Title VII: Increased information sharing for critical infrastructure protection is the seventh of ten titles which comprise the USA PATRIOT Act, an anti-terrorism bill passed in the United States after the September 11, 2001 attacks. Title VII has one section. The purpose of this title is to increase the ability of U.S. law enforcement to counter terrorist activity that crosses jurisdictional boundaries. It does this by amending the Omnibus Crime Control and Safe Streets Act of 1968.

This title allows the Director of the Bureau of Justice Assistance to "make grants and enter into contracts" with some groups to deal with terrorist organizations that cross jurisdictional boundaries. In addition, it gives the Bureau a budget with which to carry out these acts.

It consists of only one section, section 701, titled Expansion Of Regional Information Sharing System To Facilitate Federal-State-Local Law Enforcement Response Related To Terrorist Attacks. It modifies , which is part of the Omnibus Crime Control and Safe Streets Act of 1968. This code, as stated before the USA PATRIOT Act, allowed the Director of the Bureau of Justice Assistance (a division of the Justice Department) to "make grants and enter into contracts" with State, local criminal authorities, and non-profit organizations to stop criminal activities that cross jurisdictional boundaries.

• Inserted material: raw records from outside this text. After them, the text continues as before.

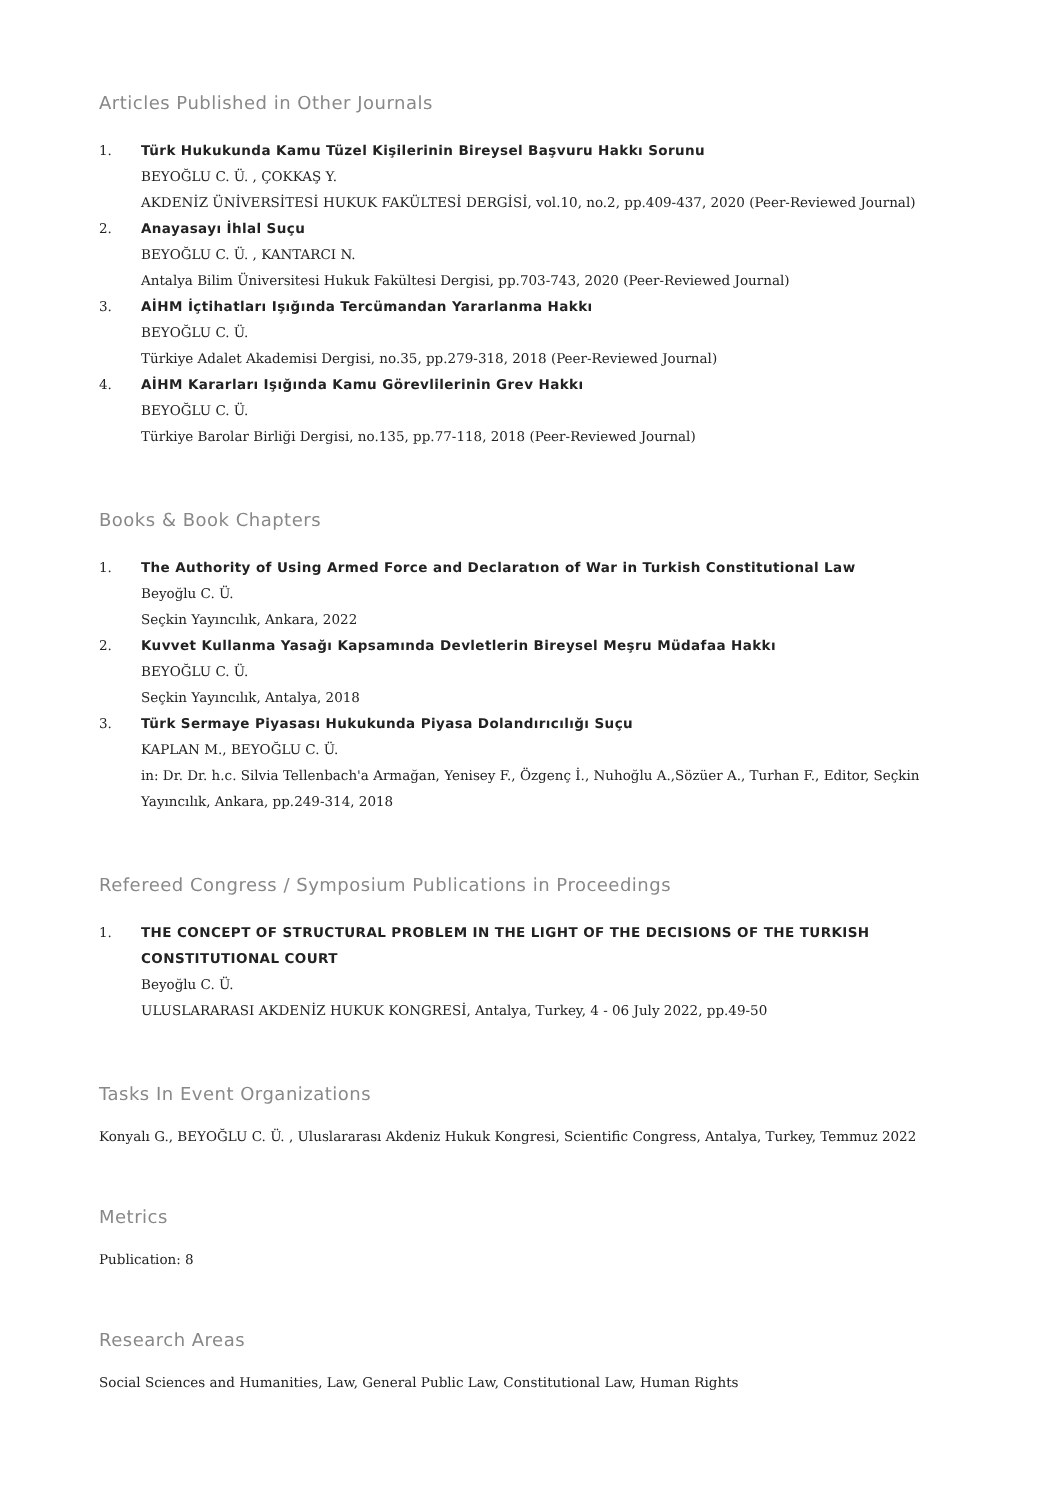Articles Published in Other Journals
1. Türk Hukukunda Kamu Tüzel Kişilerinin Bireysel Başvuru Hakkı Sorunu
BEYOĞLU C. Ü. , ÇOKKAŞ Y.
AKDENİZ ÜNİVERSİTESİ HUKUK FAKÜLTESİ DERGİSİ, vol.10, no.2, pp.409-437, 2020 (Peer-Reviewed Journal)
2. Anayasayı İhlal Suçu
BEYOĞLU C. Ü. , KANTARCI N.
Antalya Bilim Üniversitesi Hukuk Fakültesi Dergisi, pp.703-743, 2020 (Peer-Reviewed Journal)
3. AİHM İçtihatları Işığında Tercümandan Yararlanma Hakkı
BEYOĞLU C. Ü.
Türkiye Adalet Akademisi Dergisi, no.35, pp.279-318, 2018 (Peer-Reviewed Journal)
4. AİHM Kararları Işığında Kamu Görevlilerinin Grev Hakkı
BEYOĞLU C. Ü.
Türkiye Barolar Birliği Dergisi, no.135, pp.77-118, 2018 (Peer-Reviewed Journal)
Books & Book Chapters
1. The Authority of Using Armed Force and Declaratıon of War in Turkish Constitutional Law
Beyoğlu C. Ü.
Seçkin Yayıncılık, Ankara, 2022
2. Kuvvet Kullanma Yasağı Kapsamında Devletlerin Bireysel Meşru Müdafaa Hakkı
BEYOĞLU C. Ü.
Seçkin Yayıncılık, Antalya, 2018
3. Türk Sermaye Piyasası Hukukunda Piyasa Dolandırıcılığı Suçu
KAPLAN M., BEYOĞLU C. Ü.
in: Dr. Dr. h.c. Silvia Tellenbach'a Armağan, Yenisey F., Özgenç İ., Nuhoğlu A.,Sözüer A., Turhan F., Editor, Seçkin Yayıncılık, Ankara, pp.249-314, 2018
Refereed Congress / Symposium Publications in Proceedings
1. THE CONCEPT OF STRUCTURAL PROBLEM IN THE LIGHT OF THE DECISIONS OF THE TURKISH CONSTITUTIONAL COURT
Beyoğlu C. Ü.
ULUSLARARASI AKDENİZ HUKUK KONGRESİ, Antalya, Turkey, 4 - 06 July 2022, pp.49-50
Tasks In Event Organizations
Konyalı G., BEYOĞLU C. Ü. , Uluslararası Akdeniz Hukuk Kongresi, Scientific Congress, Antalya, Turkey, Temmuz 2022
Metrics
Publication: 8
Research Areas
Social Sciences and Humanities, Law, General Public Law, Constitutional Law, Human Rights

The section adds "terrorist conspiracies and activities" to "criminal activities." It also adds to the list of items that grants and contacts may be made for "secure information sharing systems" to aid in "addressing multi-jurisdictional terrorist conspiracies and activities." It also gives the Bureau of Justice Assistance a budget to use in carrying out these sections in the amount of $50,000,000 for the 2002 fiscal year, and $100,000,000, for the 2003 fiscal year.